Human rights activist
Alnur Kairatuly Ilyashev (Әлнұр Қайратұлы Ілияшев; born 2 November 1977) is a Kazakhstani human rights activist. He was arrested in April, 2020, for writing Facebook posts critiquing the Nur Otan Party and its officials.

== Activism ==
Ilyashev advocated for the creation of an independent multi-party democratic system. He campaigned against Kazakhstan's laws restricting freedom of assembly, which require permission from the authorities to hold a street protest.

In 2019, the activist Sanavar Zakirova established a political party called "Our Right." Ilyashev supported her, but was called to the police station during the founding congress of the party. He, along with other activists, sued the Nur Otan Party for disrupting the creation of "Our Right."

Due to the COVID-19 pandemic, Kazakhstan entered into a state of emergency, and during this time Ilyashev posted on his private Facebook page three statements critiquing the government. Ilyashev was prosecuted for posting these three statements, and accused of writing them "in order to destabilize the situation in the Republic of Kazakhstan."

== Arrest and sentence ==
Ilyashev was arrested on April 17, 2020, and the police searched his home, workplace, car and the homes of four of his relatives. The following day, Ilyashev was notified that he was a suspect under article 274 of the Kazakh Criminal Code. Ilyashev's trial was held online, and due to poor connection, he was unable to hear or see a significant portion of the proceedings. According to the Clooney Foundation for Justice and the American Bar Association, severe due process violations occurred during his trial.

On June 22, 2020, the court found Ilyashev guilty of violating article 274, and he was sentenced to three years of restricted liberty and 100-hours per year of forced labour. He is also banned from any political activities for five years. His sentence was upheld in September 2020.

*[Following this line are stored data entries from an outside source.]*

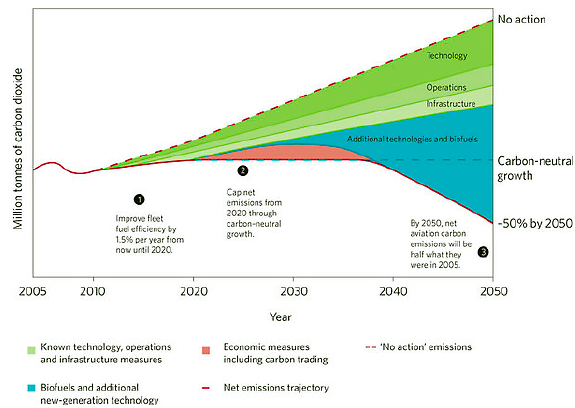
Fig. 1. Pollutant emission trends for the period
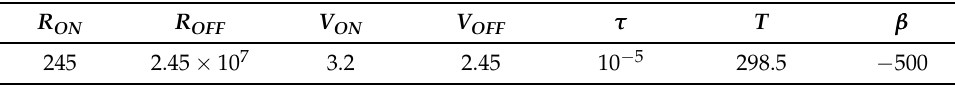
Table 1. The parameters of Au/Ni/HfO 2 /Ni RRAM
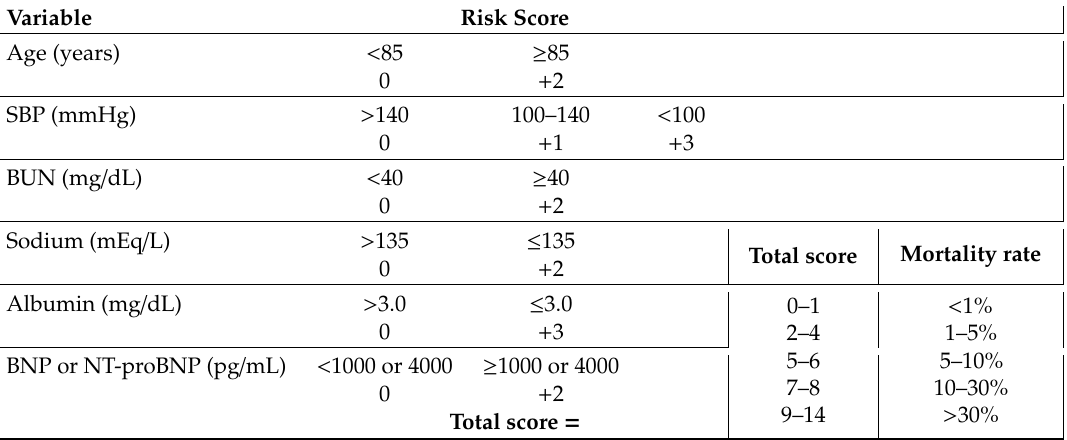
Table 4. A chart to calculate the integer risk score for each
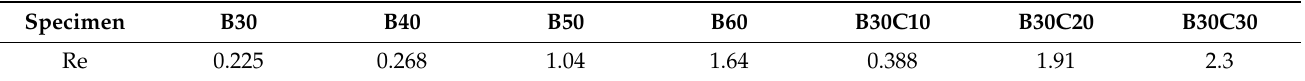
Table 7. Relative permeability coefficient of different plastic concrete specimens ( × 10 − 8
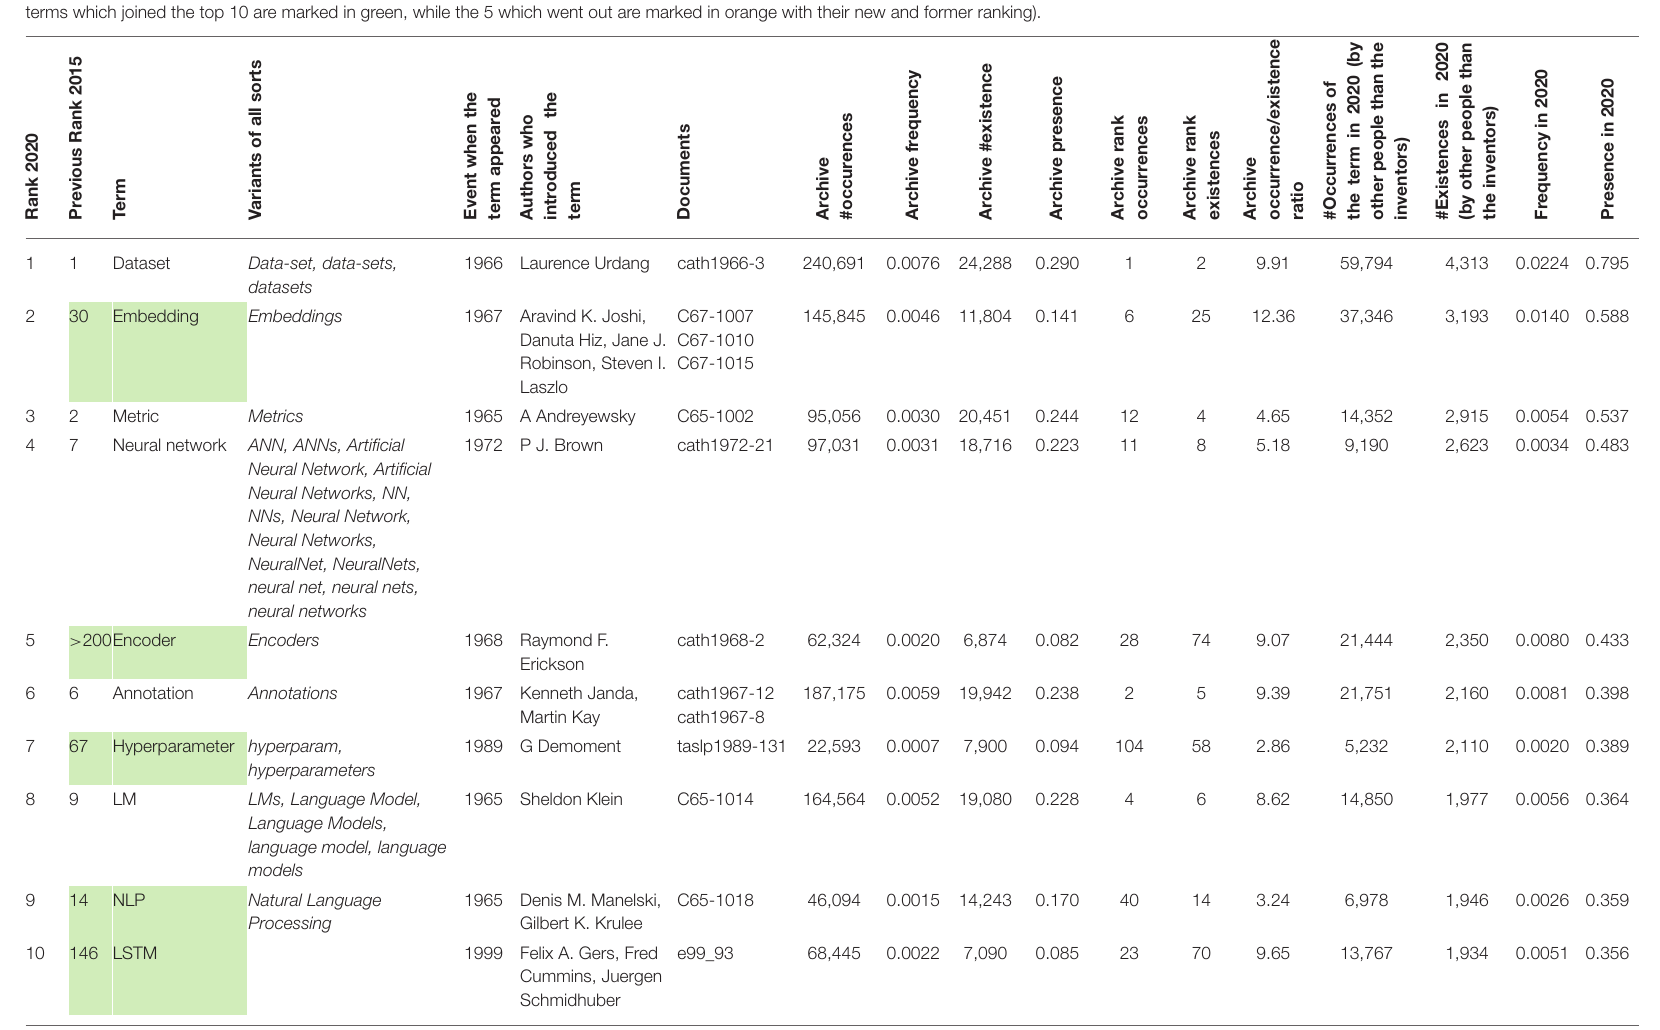
TABLE 25 | The number of 10 most present terms in 2020, with variants, date, authors, and publications where they were first introduced, number of occurrences and existences in 2020, number of occurrences, frequency, number of existences and presence in the 55-year archive, with ranking and average number of occurrences of the terms in the documents where they appear, and comparison with the ranking in 2015 (the terms which joined the top 10 are marked in green, while the 5 which went out are marked in orange with their new and former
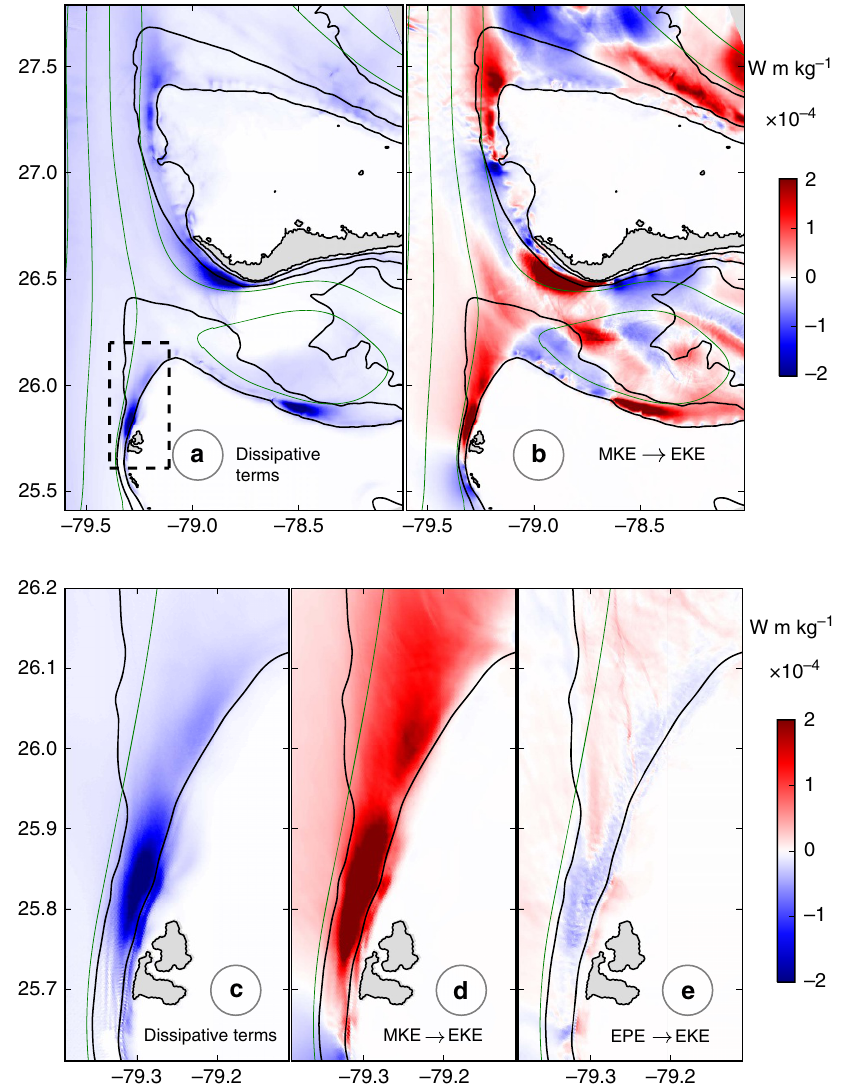
Figure 4 | Energy dissipation and mixing. Time mean depth-integrated terms of the EKE equation: ( a , c ) dissipative terms, ( b , d ) conversion from MKE to EKE, and ( e ) conversion from EPE to EKE. Bottom panels show a zoomed view in the region of strong generation along the Great Bahama Bank (black rectangle in a ). The mean transport stream function is shown in green with a 5Sv interval (1Sv ¼ 10 6 m (cid:2) 3 s (cid:2) 1 ). Units for energy rates are Wmkg (cid:2) 1 . Topography is shown in black contours at 0, 100, 500 and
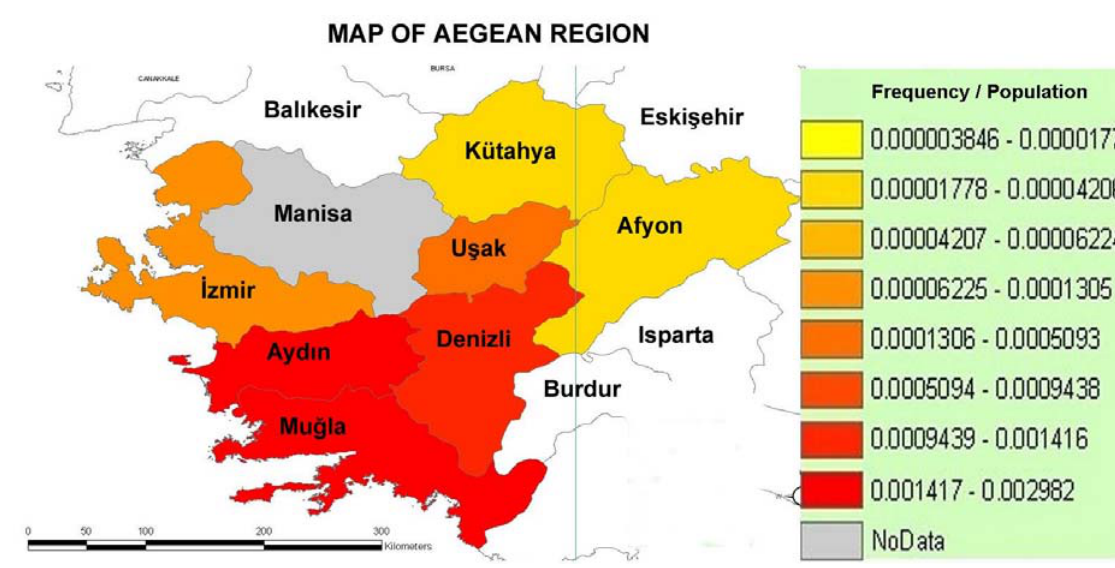
Figure 4. Scorpion stings are responsible for significant morbidity in Mugla, Ayd ı n and Denizli Provinces of the Aegean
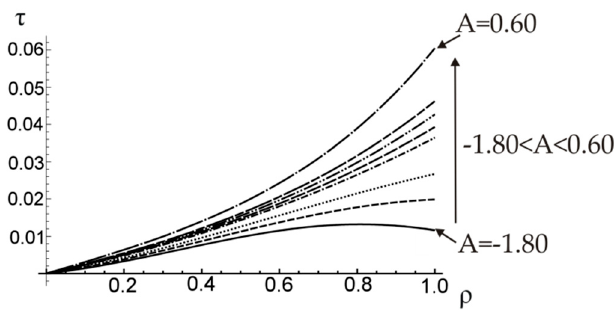
Figure 11. The distribution of shearing stress τ = τ / τ M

== International response ==
The U.S. State Department highlighted Ilyashev in its 2020 Country Reports on Human Rights Practices.

PEN America has identified Ilyashev as a Writer at Risk.

On February 12, 2021, the human rights organization Freedom Now and the trial firm McKool Smith filed a petition with the UN Working Group on Arbitrary Detention on behalf of Ilyashev. The American Bar Association published a report on the trial, concluding the "proceedings against Mr. Ilyashev violated his right to a fair trial and right to freedom of expression" and "Kazakhstan must remedy these abuses" to fulfill its obligations under the ICCPR. Amnesty International has stated Ilyashev is a prisoner of conscience and should be released immediately by the Kazakh authorities.